Mais escolas reabriram na semana passada no distrito vizinho de Muidumbe, onde 14 escolas que atendem cerca de 5.000 alunos foram declaradas abertas numa cerimónia em 31 de Janeiro. Na cerimónia, o administrador distrital de Muidumbe saudou as inaugurações, afirmando que em breve serão abertas mais três escolas no distrito. Para pequenas bolsas de áreas afectadas por conflitos, há o início de um regresso à normalidade. Para pequenas bolsas de áreas afectadas por conflitos, há o início de um regresso à normalidade.

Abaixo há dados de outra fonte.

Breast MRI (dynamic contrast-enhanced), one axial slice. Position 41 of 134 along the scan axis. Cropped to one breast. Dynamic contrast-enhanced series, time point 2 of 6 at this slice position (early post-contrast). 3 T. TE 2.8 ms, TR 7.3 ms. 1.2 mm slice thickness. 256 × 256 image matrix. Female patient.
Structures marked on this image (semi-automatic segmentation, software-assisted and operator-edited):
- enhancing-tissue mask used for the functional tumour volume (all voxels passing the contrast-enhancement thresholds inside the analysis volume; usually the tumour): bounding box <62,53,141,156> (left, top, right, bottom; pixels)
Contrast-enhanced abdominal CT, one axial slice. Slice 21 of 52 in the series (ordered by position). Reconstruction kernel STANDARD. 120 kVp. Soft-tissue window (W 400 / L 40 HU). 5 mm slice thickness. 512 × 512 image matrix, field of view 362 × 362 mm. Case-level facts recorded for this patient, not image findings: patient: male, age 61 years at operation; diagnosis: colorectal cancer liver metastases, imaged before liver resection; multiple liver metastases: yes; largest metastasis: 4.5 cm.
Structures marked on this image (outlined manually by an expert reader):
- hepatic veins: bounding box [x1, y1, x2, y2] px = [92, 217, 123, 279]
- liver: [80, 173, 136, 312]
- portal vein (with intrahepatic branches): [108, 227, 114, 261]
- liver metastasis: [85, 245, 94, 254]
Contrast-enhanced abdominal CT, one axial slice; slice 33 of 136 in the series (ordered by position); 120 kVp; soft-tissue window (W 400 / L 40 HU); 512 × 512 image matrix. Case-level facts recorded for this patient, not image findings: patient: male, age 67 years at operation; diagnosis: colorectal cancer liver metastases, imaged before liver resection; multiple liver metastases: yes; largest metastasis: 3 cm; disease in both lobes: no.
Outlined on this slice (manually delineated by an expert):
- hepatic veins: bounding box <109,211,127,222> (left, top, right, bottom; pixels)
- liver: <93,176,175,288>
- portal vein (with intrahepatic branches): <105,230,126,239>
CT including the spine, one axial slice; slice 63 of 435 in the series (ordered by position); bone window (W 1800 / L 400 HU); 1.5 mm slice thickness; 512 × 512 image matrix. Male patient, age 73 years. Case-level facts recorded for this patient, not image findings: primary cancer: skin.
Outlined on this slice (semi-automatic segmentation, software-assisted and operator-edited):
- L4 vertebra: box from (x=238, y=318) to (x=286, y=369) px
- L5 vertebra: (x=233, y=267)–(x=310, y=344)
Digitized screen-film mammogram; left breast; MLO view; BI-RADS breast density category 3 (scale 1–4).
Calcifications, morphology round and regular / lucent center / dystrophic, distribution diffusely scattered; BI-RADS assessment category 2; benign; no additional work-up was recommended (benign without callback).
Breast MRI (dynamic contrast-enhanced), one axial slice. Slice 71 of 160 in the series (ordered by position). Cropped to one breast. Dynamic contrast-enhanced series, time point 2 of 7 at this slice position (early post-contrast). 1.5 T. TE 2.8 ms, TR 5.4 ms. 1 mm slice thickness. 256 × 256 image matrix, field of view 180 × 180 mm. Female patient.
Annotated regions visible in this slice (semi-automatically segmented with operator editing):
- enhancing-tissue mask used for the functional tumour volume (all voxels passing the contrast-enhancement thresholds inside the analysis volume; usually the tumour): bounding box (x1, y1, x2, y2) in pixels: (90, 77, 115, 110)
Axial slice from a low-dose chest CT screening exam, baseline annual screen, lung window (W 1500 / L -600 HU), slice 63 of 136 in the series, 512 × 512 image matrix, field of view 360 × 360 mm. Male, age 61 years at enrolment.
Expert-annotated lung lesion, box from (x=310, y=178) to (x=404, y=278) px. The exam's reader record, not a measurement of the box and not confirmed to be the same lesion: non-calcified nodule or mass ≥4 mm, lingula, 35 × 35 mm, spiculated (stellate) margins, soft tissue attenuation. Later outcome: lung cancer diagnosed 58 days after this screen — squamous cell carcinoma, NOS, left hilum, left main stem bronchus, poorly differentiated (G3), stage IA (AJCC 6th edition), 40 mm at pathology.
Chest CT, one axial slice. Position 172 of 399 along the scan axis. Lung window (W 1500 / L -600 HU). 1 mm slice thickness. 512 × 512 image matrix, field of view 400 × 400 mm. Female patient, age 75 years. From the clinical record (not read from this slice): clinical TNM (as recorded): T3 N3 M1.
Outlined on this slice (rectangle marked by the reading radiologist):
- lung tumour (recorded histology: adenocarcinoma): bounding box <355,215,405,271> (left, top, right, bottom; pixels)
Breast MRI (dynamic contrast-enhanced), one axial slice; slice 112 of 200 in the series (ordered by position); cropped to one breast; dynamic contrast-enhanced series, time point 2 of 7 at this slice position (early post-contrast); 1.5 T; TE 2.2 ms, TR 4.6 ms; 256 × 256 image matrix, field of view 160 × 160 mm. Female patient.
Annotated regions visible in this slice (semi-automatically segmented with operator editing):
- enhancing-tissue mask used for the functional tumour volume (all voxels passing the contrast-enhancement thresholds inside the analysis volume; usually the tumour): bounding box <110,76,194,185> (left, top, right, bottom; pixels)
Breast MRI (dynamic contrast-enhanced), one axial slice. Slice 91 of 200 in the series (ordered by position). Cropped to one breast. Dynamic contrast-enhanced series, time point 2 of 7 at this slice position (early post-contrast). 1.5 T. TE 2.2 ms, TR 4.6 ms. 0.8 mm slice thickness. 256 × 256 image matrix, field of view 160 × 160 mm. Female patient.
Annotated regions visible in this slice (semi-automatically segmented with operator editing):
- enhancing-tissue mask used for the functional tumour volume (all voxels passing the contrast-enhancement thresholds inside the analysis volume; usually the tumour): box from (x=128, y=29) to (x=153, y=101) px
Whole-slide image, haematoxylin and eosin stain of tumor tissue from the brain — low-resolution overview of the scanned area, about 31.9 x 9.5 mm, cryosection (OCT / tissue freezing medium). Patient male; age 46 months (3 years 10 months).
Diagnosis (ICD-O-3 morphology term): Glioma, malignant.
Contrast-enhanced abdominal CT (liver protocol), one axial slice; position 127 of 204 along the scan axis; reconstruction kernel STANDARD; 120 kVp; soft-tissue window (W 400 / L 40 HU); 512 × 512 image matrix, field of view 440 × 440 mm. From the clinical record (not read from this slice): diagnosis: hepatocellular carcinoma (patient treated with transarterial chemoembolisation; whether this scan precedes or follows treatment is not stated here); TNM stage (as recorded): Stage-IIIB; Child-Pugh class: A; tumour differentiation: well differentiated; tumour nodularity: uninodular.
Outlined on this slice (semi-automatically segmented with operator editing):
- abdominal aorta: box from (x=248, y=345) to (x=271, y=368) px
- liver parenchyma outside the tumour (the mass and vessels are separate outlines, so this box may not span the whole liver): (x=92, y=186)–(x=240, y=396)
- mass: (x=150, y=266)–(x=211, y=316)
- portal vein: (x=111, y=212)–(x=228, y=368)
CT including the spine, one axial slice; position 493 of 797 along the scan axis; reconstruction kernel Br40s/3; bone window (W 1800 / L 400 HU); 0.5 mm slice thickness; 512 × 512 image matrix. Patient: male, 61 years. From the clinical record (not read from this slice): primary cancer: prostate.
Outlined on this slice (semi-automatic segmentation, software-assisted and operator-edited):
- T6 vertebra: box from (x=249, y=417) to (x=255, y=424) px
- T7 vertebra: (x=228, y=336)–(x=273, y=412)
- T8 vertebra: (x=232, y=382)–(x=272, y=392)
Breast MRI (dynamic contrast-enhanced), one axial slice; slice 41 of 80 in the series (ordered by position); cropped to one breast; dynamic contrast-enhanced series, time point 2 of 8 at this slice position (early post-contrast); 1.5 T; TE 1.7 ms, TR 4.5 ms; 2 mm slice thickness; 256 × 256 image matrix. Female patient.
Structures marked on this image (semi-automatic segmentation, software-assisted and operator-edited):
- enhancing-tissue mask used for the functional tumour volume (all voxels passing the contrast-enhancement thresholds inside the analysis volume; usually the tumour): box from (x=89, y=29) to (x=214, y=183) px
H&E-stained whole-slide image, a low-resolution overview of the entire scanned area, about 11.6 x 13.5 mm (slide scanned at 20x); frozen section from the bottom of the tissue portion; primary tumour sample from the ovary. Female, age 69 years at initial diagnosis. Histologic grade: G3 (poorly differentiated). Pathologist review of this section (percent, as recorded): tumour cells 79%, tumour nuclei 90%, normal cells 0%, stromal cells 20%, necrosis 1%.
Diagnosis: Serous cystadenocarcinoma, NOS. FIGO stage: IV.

Para aqueles que permanecem deslocados, no entanto, a situação não está a melhorar. O Fundo das Nações Unidas para a Infância (UNICEF), que presta ajuda e programas para jovens deslocados no norte de Moçambique, informou na semana passada que seu orçamento proposto para trabalho em Moçambique foi apenas cerca de 40% financiado em 2021. O déficit de 56 milhões de dólares norte-americanos no orçamento do UNICEF é indicativo de um problema mais amplo para os grupos de ajuda internacional que trabalham no norte de Moçambique, que enfrentam grandes problemas orçamentais desde o colapso dos fundos de ajuda internacional após o início da pandemia de COVID-19. No terreno, estes défices manifestam-se em frequentes relatos de distribuições irregulares de ajuda alimentar e alojamento inadequado para os deslocados.

O presidente moçambicano, Filipe Nyusi prometeu num discurso na semana passada que o país aprovaria novas leis antiterrorismo em 2022, destinadas a processar insurgentes ativos e prevenir atividades que o governo vê como portas de entrada para o recrutamento de insurgentes, como a mineração ilegal. As leis virão juntar-se aos estatutos ao abrigo dos quais, segundo informações da magistratura moçambicana, 306 pessoas foram processadas por crimes relacionados com o terrorismo em 2021 nas províncias de Cabo Delgado e Nampula. Os 306 incluem cidadãos moçambicanos, tanzanianos e iranianos, este último da tripulação de uma embarcação de tráfico de drogas que foi interditada em 2019 e acusado, provavelmente de forma errónea, de apoiar a insurgência. Dos 306, 143 foram condenados a penas de prisão e 155 foram libertados por falta de provas.

Na frente internacional, o CEO da TotalEnergies, Patrick Pouyanné, apareceu para justificar a confiança dos empresários em Palma durante a sua visita a Moçambique na semana passada. Disse a jornalistas que quer ver “segurança sustentável” em Cabo Delgado antes de retomarem a sério o projecto de gás natural da sua empresa na província, mas felicitou Moçambique e as forças de intervenção estrangeiras pelos progressos de segurança feitos até agora. Ele também ampliou o investimento da TotalEnergies em Moçambique, fazendo acordos para a compra de empresas retalhistas e grossistas de combustíveis da BP no país. Tanto a visita como o investimento indicam que a empresa continua a acreditar que o seu projecto de gás natural em Moçambique se concretizará.

O Conselho de Paz e Segurança da União Africana (UA) anunciou na semana passada que vai enviar um carregamento de ajuda militar chinesa a Moçambique este ano para reforçar os esforços da SAMIM no país. A remessa faz parte do compromisso da China de apoiar as missões de paz africanas por meio da UA. Não está claro quais equipamentos específicos a remessa conterá ou quando chegará, mas certamente será bem-vinda pela SAMIM, que enfrenta significativas dificuldades financeiras e de abastecimento. De fato, no seu comunicado, a UA também instou a União Européia (UE) e as Nações Unidas a ajudar a financiar a SAMIM. 

Embora a decisão de enviar a ajuda a Moçambique tenha sido tomada pela UA, o governo chinês quase certamente a aprovou, tornando esta a primeira participação direta da China no esforço de contra-insurgência em Moçambique. Vale a pena notar a decisão chinesa de se envolver através de estruturas multilaterais africanas na UA e SADC, e não através das suas relações bilaterais com Moçambique ou Ruanda. Essa abordagem contrasta com a abordagem da UE, que envolveu a criação de uma missão de treinamento diretamente com os militares moçambicanos e provavelmente envolverá a oferta de financiamento direto da intervenção ruandesa em Moçambique.

Os EUA aumentaram a sua própria cooperação bilateral de segurança com Moçambique na semana passada, anunciando o início de mais um Treinamento Conjunto de Intercâmbio Combinado com as forças moçambicanas em 31 de janeiro.